Work instructions
Rewrite the text of every record below, changing "Hyundai" to "Kia" and keeping everything else the same. Leave the pictures out.
*** Opening Records supplied ***
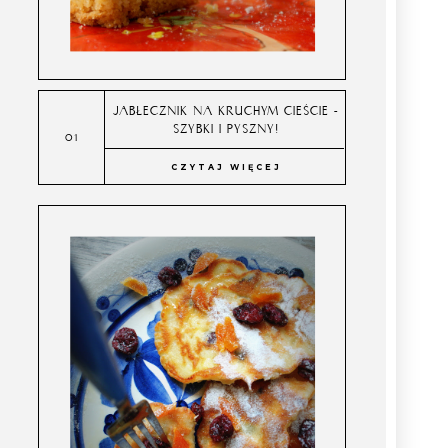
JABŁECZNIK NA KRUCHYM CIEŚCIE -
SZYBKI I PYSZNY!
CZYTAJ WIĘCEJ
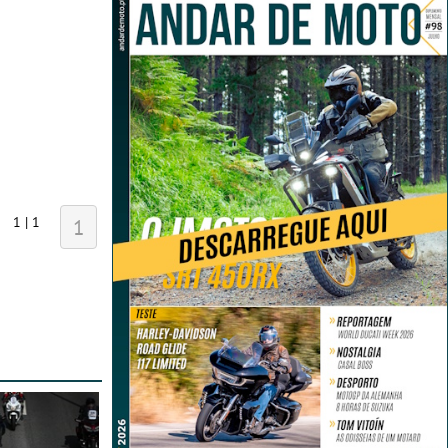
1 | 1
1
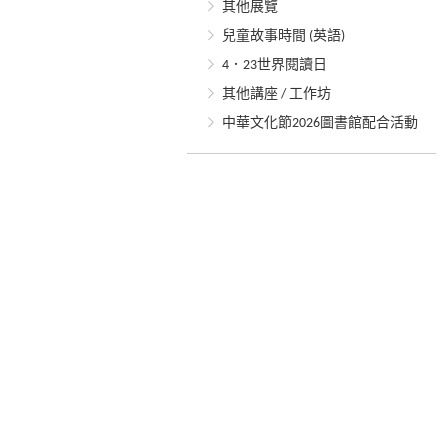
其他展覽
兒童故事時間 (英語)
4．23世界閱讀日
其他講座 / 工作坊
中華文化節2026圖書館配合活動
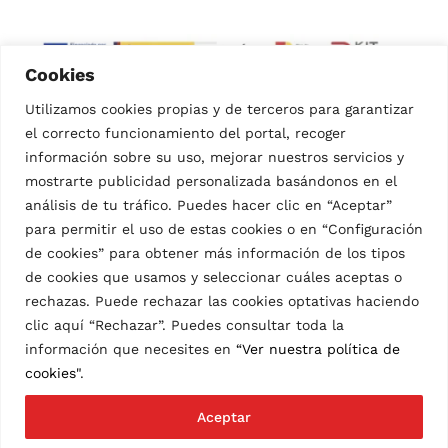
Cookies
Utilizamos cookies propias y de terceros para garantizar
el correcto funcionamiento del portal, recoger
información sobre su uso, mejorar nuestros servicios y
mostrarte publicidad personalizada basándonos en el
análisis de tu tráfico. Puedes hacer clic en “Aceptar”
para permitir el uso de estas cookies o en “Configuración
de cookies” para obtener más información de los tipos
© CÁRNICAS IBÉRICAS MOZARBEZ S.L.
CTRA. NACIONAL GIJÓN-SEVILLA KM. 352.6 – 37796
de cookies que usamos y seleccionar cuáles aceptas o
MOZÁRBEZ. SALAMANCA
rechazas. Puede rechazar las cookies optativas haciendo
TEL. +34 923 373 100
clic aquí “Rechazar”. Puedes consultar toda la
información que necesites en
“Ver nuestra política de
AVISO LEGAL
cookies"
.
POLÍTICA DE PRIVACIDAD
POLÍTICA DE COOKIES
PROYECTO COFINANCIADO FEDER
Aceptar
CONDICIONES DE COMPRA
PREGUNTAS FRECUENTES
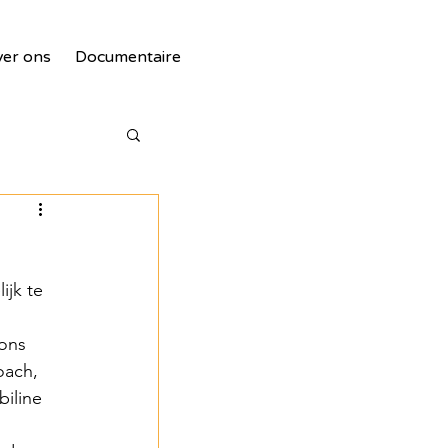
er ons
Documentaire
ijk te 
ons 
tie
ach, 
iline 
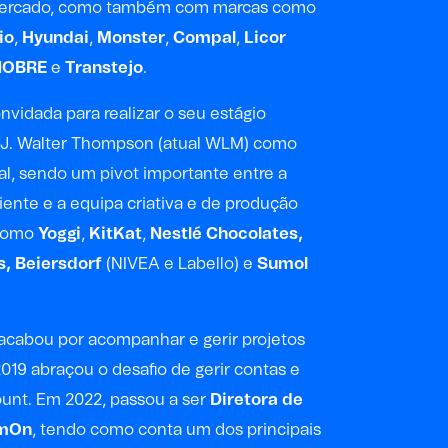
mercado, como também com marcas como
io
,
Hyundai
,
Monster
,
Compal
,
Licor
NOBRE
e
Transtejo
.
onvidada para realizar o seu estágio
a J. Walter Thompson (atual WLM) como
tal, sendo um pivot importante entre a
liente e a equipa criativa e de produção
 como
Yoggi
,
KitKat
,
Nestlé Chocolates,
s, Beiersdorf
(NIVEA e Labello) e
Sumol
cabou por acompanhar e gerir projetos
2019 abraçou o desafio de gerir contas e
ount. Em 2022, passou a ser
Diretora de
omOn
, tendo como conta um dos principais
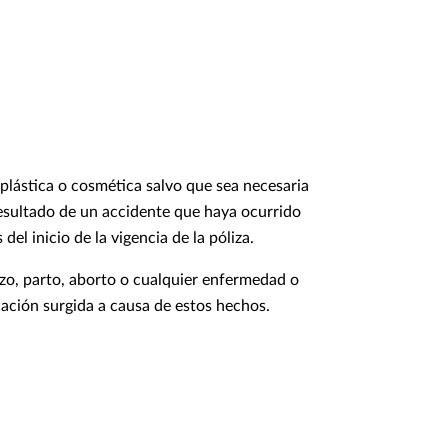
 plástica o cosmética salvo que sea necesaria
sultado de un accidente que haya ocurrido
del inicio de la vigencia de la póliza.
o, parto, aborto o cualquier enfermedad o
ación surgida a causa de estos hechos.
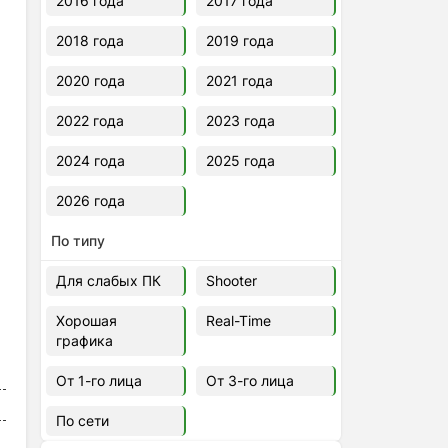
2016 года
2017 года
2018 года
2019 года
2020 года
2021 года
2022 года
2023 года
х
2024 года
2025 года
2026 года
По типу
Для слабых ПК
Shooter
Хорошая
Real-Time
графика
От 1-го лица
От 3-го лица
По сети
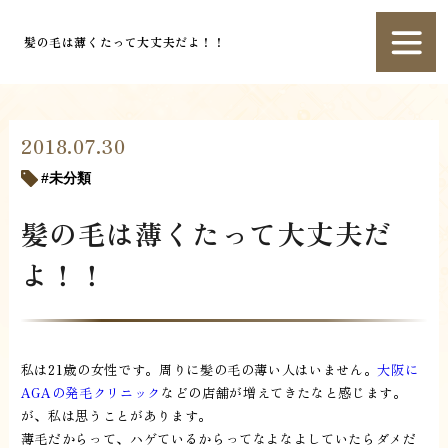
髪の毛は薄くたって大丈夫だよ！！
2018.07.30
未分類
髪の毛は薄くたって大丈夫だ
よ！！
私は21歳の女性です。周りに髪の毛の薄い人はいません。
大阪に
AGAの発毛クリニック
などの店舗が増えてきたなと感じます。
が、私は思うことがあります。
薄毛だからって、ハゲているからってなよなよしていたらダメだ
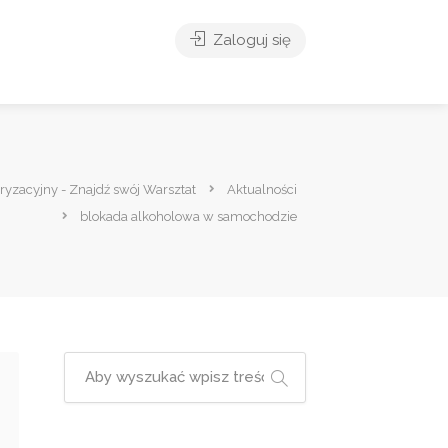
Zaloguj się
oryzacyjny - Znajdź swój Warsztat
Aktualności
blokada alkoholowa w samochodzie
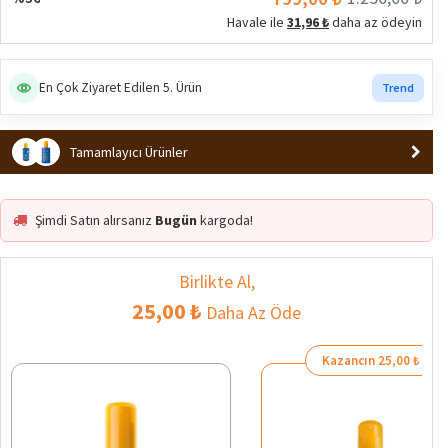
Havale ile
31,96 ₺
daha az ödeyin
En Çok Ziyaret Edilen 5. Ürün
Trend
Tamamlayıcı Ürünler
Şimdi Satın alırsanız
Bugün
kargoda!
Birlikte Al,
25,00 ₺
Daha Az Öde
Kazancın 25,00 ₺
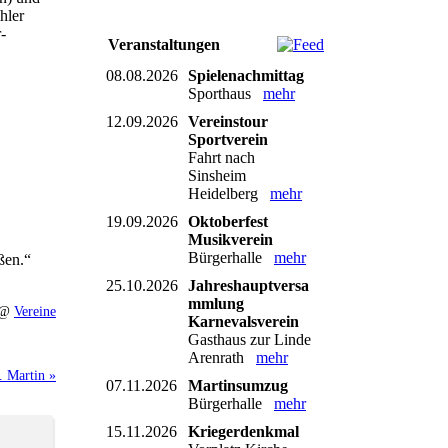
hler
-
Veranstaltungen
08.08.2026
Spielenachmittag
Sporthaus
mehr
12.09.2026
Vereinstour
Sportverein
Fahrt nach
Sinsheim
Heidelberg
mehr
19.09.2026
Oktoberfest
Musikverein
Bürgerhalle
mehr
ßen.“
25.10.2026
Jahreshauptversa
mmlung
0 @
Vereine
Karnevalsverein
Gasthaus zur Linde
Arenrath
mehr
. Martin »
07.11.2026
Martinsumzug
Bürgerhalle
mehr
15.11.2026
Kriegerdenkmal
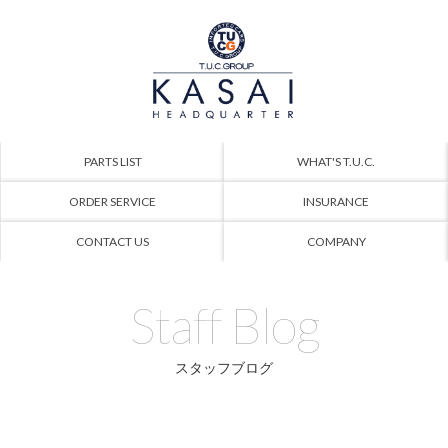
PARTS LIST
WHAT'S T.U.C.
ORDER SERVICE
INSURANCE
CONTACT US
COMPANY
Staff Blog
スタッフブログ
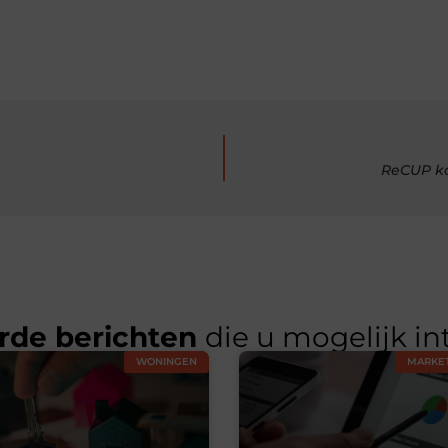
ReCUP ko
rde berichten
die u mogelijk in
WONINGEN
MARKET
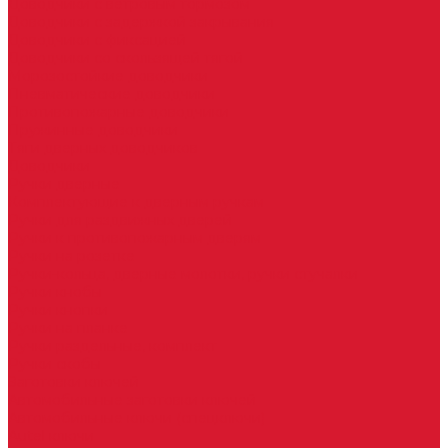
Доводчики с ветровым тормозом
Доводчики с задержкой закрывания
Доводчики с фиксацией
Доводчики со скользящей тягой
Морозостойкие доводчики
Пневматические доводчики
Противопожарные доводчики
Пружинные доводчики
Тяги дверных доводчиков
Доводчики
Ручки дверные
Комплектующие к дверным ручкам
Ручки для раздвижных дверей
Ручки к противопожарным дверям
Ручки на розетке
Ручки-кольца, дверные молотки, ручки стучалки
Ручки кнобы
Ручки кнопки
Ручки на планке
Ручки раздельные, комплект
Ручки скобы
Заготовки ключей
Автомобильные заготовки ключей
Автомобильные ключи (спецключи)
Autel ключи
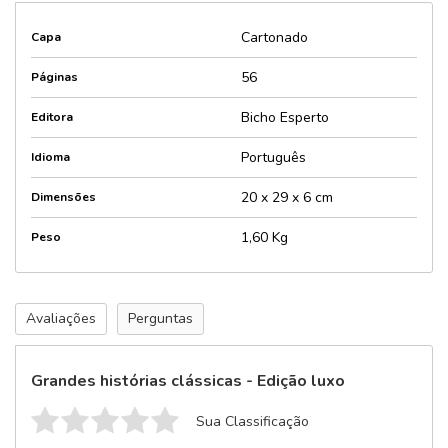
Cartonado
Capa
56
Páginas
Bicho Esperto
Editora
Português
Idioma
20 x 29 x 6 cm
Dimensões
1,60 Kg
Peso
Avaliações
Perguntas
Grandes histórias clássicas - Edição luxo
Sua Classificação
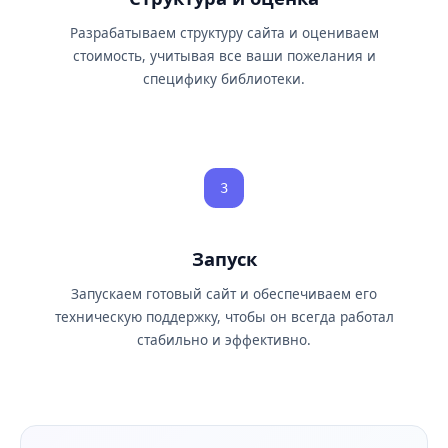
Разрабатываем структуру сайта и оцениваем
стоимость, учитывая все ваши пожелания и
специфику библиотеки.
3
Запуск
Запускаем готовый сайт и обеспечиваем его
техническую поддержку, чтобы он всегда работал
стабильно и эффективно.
*** Closing Records supplied ***
Exercise response
JABŁECZNIK NA KRUCHYM CIEŚCIE -
SZYBKI I PYSZNY!
CZYTAJ WIĘCEJ
1 | 1
1
其他展覽
兒童故事時間 (英語)
4．23世界閱讀日
其他講座 / 工作坊
中華文化節2026圖書館配合活動
Cookies
Utilizamos cookies propias y de terceros para garantizar
el correcto funcionamiento del portal, recoger
información sobre su uso, mejorar nuestros servicios y
mostrarte publicidad personalizada basándonos en el
análisis de tu tráfico. Puedes hacer clic en “Aceptar”
para permitir el uso de estas cookies o en “Configuración
de cookies” para obtener más información de los tipos
© CÁRNICAS IBÉRICAS MOZARBEZ S.L.
CTRA. NACIONAL GIJÓN-SEVILLA KM. 352.6 – 37796
de cookies que usamos y seleccionar cuáles aceptas o
MOZÁRBEZ. SALAMANCA
rechazas. Puede rechazar las cookies optativas haciendo
TEL. +34 923 373 100
clic aquí “Rechazar”. Puedes consultar toda la
información que necesites en
“Ver nuestra política de
AVISO LEGAL
cookies"
.
POLÍTICA DE PRIVACIDAD
POLÍTICA DE COOKIES
PROYECTO COFINANCIADO FEDER
Aceptar
CONDICIONES DE COMPRA
PREGUNTAS FRECUENTES
er ons
Documentaire
ijk te 
ons 
tie
ach, 
iline 
mercado, como também com marcas como
io
,
Kia
,
Monster
,
Compal
,
Licor
NOBRE
e
Transtejo
.
onvidada para realizar o seu estágio
a J. Walter Thompson (atual WLM) como
tal, sendo um pivot importante entre a
liente e a equipa criativa e de produção
 como
Yoggi
,
KitKat
,
Nestlé Chocolates,
s, Beiersdorf
(NIVEA e Labello) e
Sumol
cabou por acompanhar e gerir projetos
2019 abraçou o desafio de gerir contas e
ount. Em 2022, passou a ser
Diretora de
omOn
, tendo como conta um dos principais
 plástica o cosmética salvo que sea necesaria
sultado de un accidente que haya ocurrido
del inicio de la vigencia de la póliza.
o, parto, aborto o cualquier enfermedad o
ación surgida a causa de estos hechos.
2016 года
2017 года
2018 года
2019 года
2020 года
2021 года
2022 года
2023 года
х
2024 года
2025 года
2026 года
По типу
Для слабых ПК
Shooter
Хорошая
Real-Time
графика
От 1-го лица
От 3-го лица
По сети
髪の毛は薄くたって大丈夫だよ！！
2018.07.30
未分類
髪の毛は薄くたって大丈夫だ
よ！！
私は21歳の女性です。周りに髪の毛の薄い人はいません。
大阪に
AGAの発毛クリニック
などの店舗が増えてきたなと感じます。
が、私は思うことがあります。
薄毛だからって、ハゲているからってなよなよしていたらダメだ
Zaloguj się
oryzacyjny - Znajdź swój Warsztat
Aktualności
blokada alkoholowa w samochodzie
Havale ile
31,96 ₺
daha az ödeyin
En Çok Ziyaret Edilen 5. Ürün
Trend
Tamamlayıcı Ürünler
Şimdi Satın alırsanız
Bugün
kargoda!
Birlikte Al,
25,00 ₺
Daha Az Öde
Kazancın 25,00 ₺
hler
-
Veranstaltungen
08.08.2026
Spielenachmittag
Sporthaus
mehr
12.09.2026
Vereinstour
Sportverein
Fahrt nach
Sinsheim
Heidelberg
mehr
19.09.2026
Oktoberfest
Musikverein
Bürgerhalle
mehr
ßen.“
25.10.2026
Jahreshauptversa
mmlung
0 @
Vereine
Karnevalsverein
Gasthaus zur Linde
Arenrath
mehr
. Martin »
07.11.2026
Martinsumzug
Bürgerhalle
mehr
15.11.2026
Kriegerdenkmal
PARTS LIST
WHAT'S T.U.C.
ORDER SERVICE
INSURANCE
CONTACT US
COMPANY
Staff Blog
スタッフブログ
ReCUP ko
rde berichten
die u mogelijk in
WONINGEN
MARKET
Доводчики с ветровым тормозом
Доводчики с задержкой закрывания
Доводчики с фиксацией
Доводчики со скользящей тягой
Морозостойкие доводчики
Пневматические доводчики
Противопожарные доводчики
Пружинные доводчики
Тяги дверных доводчиков
Доводчики
Ручки дверные
Комплектующие к дверным ручкам
Ручки для раздвижных дверей
Ручки к противопожарным дверям
Ручки на розетке
Ручки-кольца, дверные молотки, ручки стучалки
Ручки кнобы
Ручки кнопки
Ручки на планке
Ручки раздельные, комплект
Ручки скобы
Заготовки ключей
Автомобильные заготовки ключей
Автомобильные ключи (спецключи)
Autel ключи
Cartonado
Capa
56
Páginas
Bicho Esperto
Editora
Português
Idioma
20 x 29 x 6 cm
Dimensões
1,60 Kg
Peso
Avaliações
Perguntas
Grandes histórias clássicas - Edição luxo
Sua Classificação
Разрабатываем структуру сайта и оцениваем
стоимость, учитывая все ваши пожелания и
специфику библиотеки.
3
Запуск
Запускаем готовый сайт и обеспечиваем его
техническую поддержку, чтобы он всегда работал
стабильно и эффективно.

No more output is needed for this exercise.